** Data to use follows **

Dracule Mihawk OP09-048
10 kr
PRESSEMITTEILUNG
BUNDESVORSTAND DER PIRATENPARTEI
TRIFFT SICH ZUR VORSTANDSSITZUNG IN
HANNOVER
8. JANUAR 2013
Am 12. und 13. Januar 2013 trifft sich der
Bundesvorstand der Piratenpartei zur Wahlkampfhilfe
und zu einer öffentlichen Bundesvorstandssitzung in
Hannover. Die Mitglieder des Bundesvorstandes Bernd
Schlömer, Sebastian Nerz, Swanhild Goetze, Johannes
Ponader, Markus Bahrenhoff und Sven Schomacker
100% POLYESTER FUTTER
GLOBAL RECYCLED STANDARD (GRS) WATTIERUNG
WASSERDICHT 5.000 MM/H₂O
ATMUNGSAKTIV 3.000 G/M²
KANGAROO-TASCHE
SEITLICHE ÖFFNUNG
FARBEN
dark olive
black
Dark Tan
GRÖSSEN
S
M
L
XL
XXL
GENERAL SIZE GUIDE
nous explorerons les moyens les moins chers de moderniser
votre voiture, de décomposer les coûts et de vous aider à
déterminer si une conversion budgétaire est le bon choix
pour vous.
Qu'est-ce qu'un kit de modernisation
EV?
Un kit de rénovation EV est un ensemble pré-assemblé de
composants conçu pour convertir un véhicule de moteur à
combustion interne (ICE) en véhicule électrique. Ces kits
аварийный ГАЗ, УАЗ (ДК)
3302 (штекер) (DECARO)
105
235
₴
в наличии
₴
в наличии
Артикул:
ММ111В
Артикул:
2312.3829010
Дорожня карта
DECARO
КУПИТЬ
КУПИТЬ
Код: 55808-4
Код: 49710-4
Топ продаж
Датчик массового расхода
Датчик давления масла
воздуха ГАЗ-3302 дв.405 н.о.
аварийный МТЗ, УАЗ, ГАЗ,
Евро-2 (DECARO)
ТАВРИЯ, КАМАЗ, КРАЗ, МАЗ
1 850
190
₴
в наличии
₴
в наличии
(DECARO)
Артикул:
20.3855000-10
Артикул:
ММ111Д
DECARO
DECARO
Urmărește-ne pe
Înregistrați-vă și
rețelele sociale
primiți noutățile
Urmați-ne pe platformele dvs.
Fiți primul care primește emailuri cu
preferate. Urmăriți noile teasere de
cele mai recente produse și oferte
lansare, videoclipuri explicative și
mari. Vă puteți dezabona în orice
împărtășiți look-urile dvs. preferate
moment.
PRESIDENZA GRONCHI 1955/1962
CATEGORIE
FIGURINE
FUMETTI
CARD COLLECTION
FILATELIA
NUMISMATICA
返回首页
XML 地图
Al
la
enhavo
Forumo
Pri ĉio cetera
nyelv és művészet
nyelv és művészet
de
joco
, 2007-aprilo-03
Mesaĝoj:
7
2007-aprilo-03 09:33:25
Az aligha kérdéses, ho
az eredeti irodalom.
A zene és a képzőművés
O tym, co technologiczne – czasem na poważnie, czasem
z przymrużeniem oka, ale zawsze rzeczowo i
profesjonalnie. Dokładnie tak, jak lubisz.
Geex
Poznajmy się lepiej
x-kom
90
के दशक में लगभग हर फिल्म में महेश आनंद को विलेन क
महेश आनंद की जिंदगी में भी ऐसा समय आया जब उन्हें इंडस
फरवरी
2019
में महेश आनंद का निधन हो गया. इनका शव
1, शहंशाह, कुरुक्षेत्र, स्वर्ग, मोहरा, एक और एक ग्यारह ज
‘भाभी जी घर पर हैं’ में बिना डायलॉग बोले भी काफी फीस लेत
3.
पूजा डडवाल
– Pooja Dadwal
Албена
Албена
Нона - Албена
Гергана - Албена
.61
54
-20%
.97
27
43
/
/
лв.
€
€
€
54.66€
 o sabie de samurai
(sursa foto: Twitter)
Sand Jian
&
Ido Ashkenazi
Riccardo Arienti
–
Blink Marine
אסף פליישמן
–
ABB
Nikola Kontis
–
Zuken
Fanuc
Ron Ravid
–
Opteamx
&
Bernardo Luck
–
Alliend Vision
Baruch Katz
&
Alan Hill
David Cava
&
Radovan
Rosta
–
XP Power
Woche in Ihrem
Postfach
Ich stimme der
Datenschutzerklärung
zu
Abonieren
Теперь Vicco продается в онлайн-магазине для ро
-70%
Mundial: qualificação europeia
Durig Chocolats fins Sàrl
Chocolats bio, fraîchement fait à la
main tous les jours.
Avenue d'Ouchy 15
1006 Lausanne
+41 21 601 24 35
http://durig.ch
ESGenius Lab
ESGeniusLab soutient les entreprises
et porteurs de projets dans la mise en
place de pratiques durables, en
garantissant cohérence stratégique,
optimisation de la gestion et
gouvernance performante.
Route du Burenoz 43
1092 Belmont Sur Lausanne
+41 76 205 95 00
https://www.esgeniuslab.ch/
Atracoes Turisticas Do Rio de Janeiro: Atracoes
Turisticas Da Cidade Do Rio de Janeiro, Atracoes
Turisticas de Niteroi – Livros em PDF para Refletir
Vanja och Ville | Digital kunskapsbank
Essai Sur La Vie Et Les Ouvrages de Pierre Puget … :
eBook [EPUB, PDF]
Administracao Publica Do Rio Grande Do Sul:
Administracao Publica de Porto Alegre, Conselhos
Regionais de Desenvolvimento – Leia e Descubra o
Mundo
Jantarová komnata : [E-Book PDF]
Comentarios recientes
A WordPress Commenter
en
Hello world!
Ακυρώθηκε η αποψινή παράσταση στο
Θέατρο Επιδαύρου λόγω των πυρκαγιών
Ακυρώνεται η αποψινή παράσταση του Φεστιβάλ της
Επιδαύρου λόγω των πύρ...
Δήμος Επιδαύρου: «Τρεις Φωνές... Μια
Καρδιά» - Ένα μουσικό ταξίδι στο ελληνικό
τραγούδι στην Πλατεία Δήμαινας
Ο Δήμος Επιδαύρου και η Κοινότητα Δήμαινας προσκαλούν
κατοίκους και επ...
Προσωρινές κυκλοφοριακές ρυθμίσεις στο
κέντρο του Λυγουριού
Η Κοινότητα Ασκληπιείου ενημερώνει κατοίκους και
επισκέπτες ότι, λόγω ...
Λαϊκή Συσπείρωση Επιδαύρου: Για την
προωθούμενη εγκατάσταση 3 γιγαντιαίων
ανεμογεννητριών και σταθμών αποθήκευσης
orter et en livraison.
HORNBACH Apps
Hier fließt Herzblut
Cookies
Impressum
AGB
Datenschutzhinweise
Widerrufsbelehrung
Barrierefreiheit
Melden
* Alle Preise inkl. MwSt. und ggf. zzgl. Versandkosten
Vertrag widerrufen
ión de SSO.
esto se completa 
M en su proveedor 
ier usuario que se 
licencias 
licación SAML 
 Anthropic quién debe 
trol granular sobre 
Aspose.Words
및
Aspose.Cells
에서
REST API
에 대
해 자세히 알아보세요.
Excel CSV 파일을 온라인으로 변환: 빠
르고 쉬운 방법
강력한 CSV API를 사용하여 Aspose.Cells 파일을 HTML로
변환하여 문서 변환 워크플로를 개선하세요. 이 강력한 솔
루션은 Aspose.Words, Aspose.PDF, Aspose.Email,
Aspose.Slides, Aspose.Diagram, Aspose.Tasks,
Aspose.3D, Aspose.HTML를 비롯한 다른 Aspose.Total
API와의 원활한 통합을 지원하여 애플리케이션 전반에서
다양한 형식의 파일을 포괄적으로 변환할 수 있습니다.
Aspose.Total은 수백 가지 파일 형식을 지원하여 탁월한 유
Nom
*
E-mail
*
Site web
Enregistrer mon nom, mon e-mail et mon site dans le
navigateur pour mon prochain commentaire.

** End of Data to use **

◆ **Directive**
Copy the text of every record above line for line, keeping each line unchanged.

◆ **Exercise solution**
Dracule Mihawk OP09-048
10 kr
PRESSEMITTEILUNG
BUNDESVORSTAND DER PIRATENPARTEI
TRIFFT SICH ZUR VORSTANDSSITZUNG IN
HANNOVER
8. JANUAR 2013
Am 12. und 13. Januar 2013 trifft sich der
Bundesvorstand der Piratenpartei zur Wahlkampfhilfe
und zu einer öffentlichen Bundesvorstandssitzung in
Hannover. Die Mitglieder des Bundesvorstandes Bernd
Schlömer, Sebastian Nerz, Swanhild Goetze, Johannes
Ponader, Markus Bahrenhoff und Sven Schomacker
100% POLYESTER FUTTER
GLOBAL RECYCLED STANDARD (GRS) WATTIERUNG
WASSERDICHT 5.000 MM/H₂O
ATMUNGSAKTIV 3.000 G/M²
KANGAROO-TASCHE
SEITLICHE ÖFFNUNG
FARBEN
dark olive
black
Dark Tan
GRÖSSEN
S
M
L
XL
XXL
GENERAL SIZE GUIDE
nous explorerons les moyens les moins chers de moderniser
votre voiture, de décomposer les coûts et de vous aider à
déterminer si une conversion budgétaire est le bon choix
pour vous.
Qu'est-ce qu'un kit de modernisation
EV?
Un kit de rénovation EV est un ensemble pré-assemblé de
composants conçu pour convertir un véhicule de moteur à
combustion interne (ICE) en véhicule électrique. Ces kits
аварийный ГАЗ, УАЗ (ДК)
3302 (штекер) (DECARO)
105
235
₴
в наличии
₴
в наличии
Артикул:
ММ111В
Артикул:
2312.3829010
Дорожня карта
DECARO
КУПИТЬ
КУПИТЬ
Код: 55808-4
Код: 49710-4
Топ продаж
Датчик массового расхода
Датчик давления масла
воздуха ГАЗ-3302 дв.405 н.о.
аварийный МТЗ, УАЗ, ГАЗ,
Евро-2 (DECARO)
ТАВРИЯ, КАМАЗ, КРАЗ, МАЗ
1 850
190
₴
в наличии
₴
в наличии
(DECARO)
Артикул:
20.3855000-10
Артикул:
ММ111Д
DECARO
DECARO
Urmărește-ne pe
Înregistrați-vă și
rețelele sociale
primiți noutățile
Urmați-ne pe platformele dvs.
Fiți primul care primește emailuri cu
preferate. Urmăriți noile teasere de
cele mai recente produse și oferte
lansare, videoclipuri explicative și
mari. Vă puteți dezabona în orice
împărtășiți look-urile dvs. preferate
moment.
PRESIDENZA GRONCHI 1955/1962
CATEGORIE
FIGURINE
FUMETTI
CARD COLLECTION
FILATELIA
NUMISMATICA
返回首页
XML 地图
Al
la
enhavo
Forumo
Pri ĉio cetera
nyelv és művészet
nyelv és művészet
de
joco
, 2007-aprilo-03
Mesaĝoj:
7
2007-aprilo-03 09:33:25
Az aligha kérdéses, ho
az eredeti irodalom.
A zene és a képzőművés
O tym, co technologiczne – czasem na poważnie, czasem
z przymrużeniem oka, ale zawsze rzeczowo i
profesjonalnie. Dokładnie tak, jak lubisz.
Geex
Poznajmy się lepiej
x-kom
90
के दशक में लगभग हर फिल्म में महेश आनंद को विलेन क
महेश आनंद की जिंदगी में भी ऐसा समय आया जब उन्हें इंडस
फरवरी
2019
में महेश आनंद का निधन हो गया. इनका शव
1, शहंशाह, कुरुक्षेत्र, स्वर्ग, मोहरा, एक और एक ग्यारह ज
‘भाभी जी घर पर हैं’ में बिना डायलॉग बोले भी काफी फीस लेत
3.
पूजा डडवाल
– Pooja Dadwal
Албена
Албена
Нона - Албена
Гергана - Албена
.61
54
-20%
.97
27
43
/
/
лв.
€
€
€
54.66€
 o sabie de samurai
(sursa foto: Twitter)
Sand Jian
&
Ido Ashkenazi
Riccardo Arienti
–
Blink Marine
אסף פליישמן
–
ABB
Nikola Kontis
–
Zuken
Fanuc
Ron Ravid
–
Opteamx
&
Bernardo Luck
–
Alliend Vision
Baruch Katz
&
Alan Hill
David Cava
&
Radovan
Rosta
–
XP Power
Woche in Ihrem
Postfach
Ich stimme der
Datenschutzerklärung
zu
Abonieren
Теперь Vicco продается в онлайн-магазине для ро
-70%
Mundial: qualificação europeia
Durig Chocolats fins Sàrl
Chocolats bio, fraîchement fait à la
main tous les jours.
Avenue d'Ouchy 15
1006 Lausanne
+41 21 601 24 35
http://durig.ch
ESGenius Lab
ESGeniusLab soutient les entreprises
et porteurs de projets dans la mise en
place de pratiques durables, en
garantissant cohérence stratégique,
optimisation de la gestion et
gouvernance performante.
Route du Burenoz 43
1092 Belmont Sur Lausanne
+41 76 205 95 00
https://www.esgeniuslab.ch/
Atracoes Turisticas Do Rio de Janeiro: Atracoes
Turisticas Da Cidade Do Rio de Janeiro, Atracoes
Turisticas de Niteroi – Livros em PDF para Refletir
Vanja och Ville | Digital kunskapsbank
Essai Sur La Vie Et Les Ouvrages de Pierre Puget … :
eBook [EPUB, PDF]
Administracao Publica Do Rio Grande Do Sul:
Administracao Publica de Porto Alegre, Conselhos
Regionais de Desenvolvimento – Leia e Descubra o
Mundo
Jantarová komnata : [E-Book PDF]
Comentarios recientes
A WordPress Commenter
en
Hello world!
Ακυρώθηκε η αποψινή παράσταση στο
Θέατρο Επιδαύρου λόγω των πυρκαγιών
Ακυρώνεται η αποψινή παράσταση του Φεστιβάλ της
Επιδαύρου λόγω των πύρ...
Δήμος Επιδαύρου: «Τρεις Φωνές... Μια
Καρδιά» - Ένα μουσικό ταξίδι στο ελληνικό
τραγούδι στην Πλατεία Δήμαινας
Ο Δήμος Επιδαύρου και η Κοινότητα Δήμαινας προσκαλούν
κατοίκους και επ...
Προσωρινές κυκλοφοριακές ρυθμίσεις στο
κέντρο του Λυγουριού
Η Κοινότητα Ασκληπιείου ενημερώνει κατοίκους και
επισκέπτες ότι, λόγω ...
Λαϊκή Συσπείρωση Επιδαύρου: Για την
προωθούμενη εγκατάσταση 3 γιγαντιαίων
ανεμογεννητριών και σταθμών αποθήκευσης
orter et en livraison.
HORNBACH Apps
Hier fließt Herzblut
Cookies
Impressum
AGB
Datenschutzhinweise
Widerrufsbelehrung
Barrierefreiheit
Melden
* Alle Preise inkl. MwSt. und ggf. zzgl. Versandkosten
Vertrag widerrufen
ión de SSO.
esto se completa 
M en su proveedor 
ier usuario que se 
licencias 
licación SAML 
 Anthropic quién debe 
trol granular sobre 
Aspose.Words
및
Aspose.Cells
에서
REST API
에 대
해 자세히 알아보세요.
Excel CSV 파일을 온라인으로 변환: 빠
르고 쉬운 방법
강력한 CSV API를 사용하여 Aspose.Cells 파일을 HTML로
변환하여 문서 변환 워크플로를 개선하세요. 이 강력한 솔
루션은 Aspose.Words, Aspose.PDF, Aspose.Email,
Aspose.Slides, Aspose.Diagram, Aspose.Tasks,
Aspose.3D, Aspose.HTML를 비롯한 다른 Aspose.Total
API와의 원활한 통합을 지원하여 애플리케이션 전반에서
다양한 형식의 파일을 포괄적으로 변환할 수 있습니다.
Aspose.Total은 수백 가지 파일 형식을 지원하여 탁월한 유
Nom
*
E-mail
*
Site web
Enregistrer mon nom, mon e-mail et mon site dans le
navigateur pour mon prochain commentaire.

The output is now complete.